The Out Astronaut Contest is now accepting submissions until Jan. 31.
Out Astronaut is an annual competition hosted by the Out Astronaut Project in partnership with the nonprofit research and education organization Project PoSSUM (Polar Suborbital Science in the Upper Mesosphere) "to encourage LGBTQ-identified individuals in the STEM [Science, Technology, Engineering and Math] fields to share their stories publicly and in doing so create visibility and representation," the contest's website reads.
Project PoSSUM, which facilitates upper atmospheric and space technology research, will award the winner of the contest a full scholarship to attend the next Advanced PoSSUM Academy at the Florida Institute of Technology in Melbourne. The scholarship will include housing and travel costs.
To apply for Out Astronaut, check out the contest website here.
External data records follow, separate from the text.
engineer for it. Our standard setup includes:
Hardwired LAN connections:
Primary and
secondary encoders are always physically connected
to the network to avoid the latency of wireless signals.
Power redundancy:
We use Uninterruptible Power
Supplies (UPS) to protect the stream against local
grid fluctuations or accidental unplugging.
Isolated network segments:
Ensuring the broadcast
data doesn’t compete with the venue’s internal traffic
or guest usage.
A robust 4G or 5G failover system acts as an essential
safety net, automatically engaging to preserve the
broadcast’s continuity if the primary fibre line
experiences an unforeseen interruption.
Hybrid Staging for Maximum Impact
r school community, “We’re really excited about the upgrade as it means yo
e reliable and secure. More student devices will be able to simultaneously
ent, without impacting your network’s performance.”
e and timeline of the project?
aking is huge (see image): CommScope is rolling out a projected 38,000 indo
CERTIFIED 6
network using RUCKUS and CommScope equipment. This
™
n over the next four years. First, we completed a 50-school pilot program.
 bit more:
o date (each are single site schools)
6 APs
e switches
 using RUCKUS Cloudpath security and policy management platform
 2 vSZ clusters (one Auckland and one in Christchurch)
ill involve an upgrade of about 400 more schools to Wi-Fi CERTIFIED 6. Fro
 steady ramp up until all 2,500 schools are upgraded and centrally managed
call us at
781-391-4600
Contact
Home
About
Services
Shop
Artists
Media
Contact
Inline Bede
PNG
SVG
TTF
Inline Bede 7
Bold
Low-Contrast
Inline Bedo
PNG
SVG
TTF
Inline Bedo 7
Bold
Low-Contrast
Related: Why aren't there any openly gay astronauts?
The competition consists of three phases and aims to select applicants who are both a part of the LGBTQ community and involved in STEM fields to "serve as role models to LGBTQ youth, and become representatives of their community as pioneers of astronautical science," according to the website.
Applicants must meet a handful of additional requirements. They must be between 18 and 39 years old; be a resident of the U.S., Canada, Mexico, the Caribbean or Central America; have earned a bachelor's degree or be currently enrolled in an accredited degree program; and be able to obtain a U.S. Federal Aviation Administration Class III Flight Physical (or equivalent), according to the website.
Previously, Out Astronaut chose its first winner: 2018 Brooke Owens Fellow Shannon Gatta, an informatics student at the University of Washington who identifies as pansexual.
"This is an incredible honor to be selected to be the first astronaut candidate under the Out Astronaut organization," Gatta said about winning in a statement. "Thanks to them, I'm able to serve openly and without apology as a queer woman while training for a research mission to space. I plan to show the world that identifying openly as LGBTQ+ should not be seen as a limitation to success, and crossing the frontiers of space will inspire the community to achieve authentically, and for the world to accept us as we are."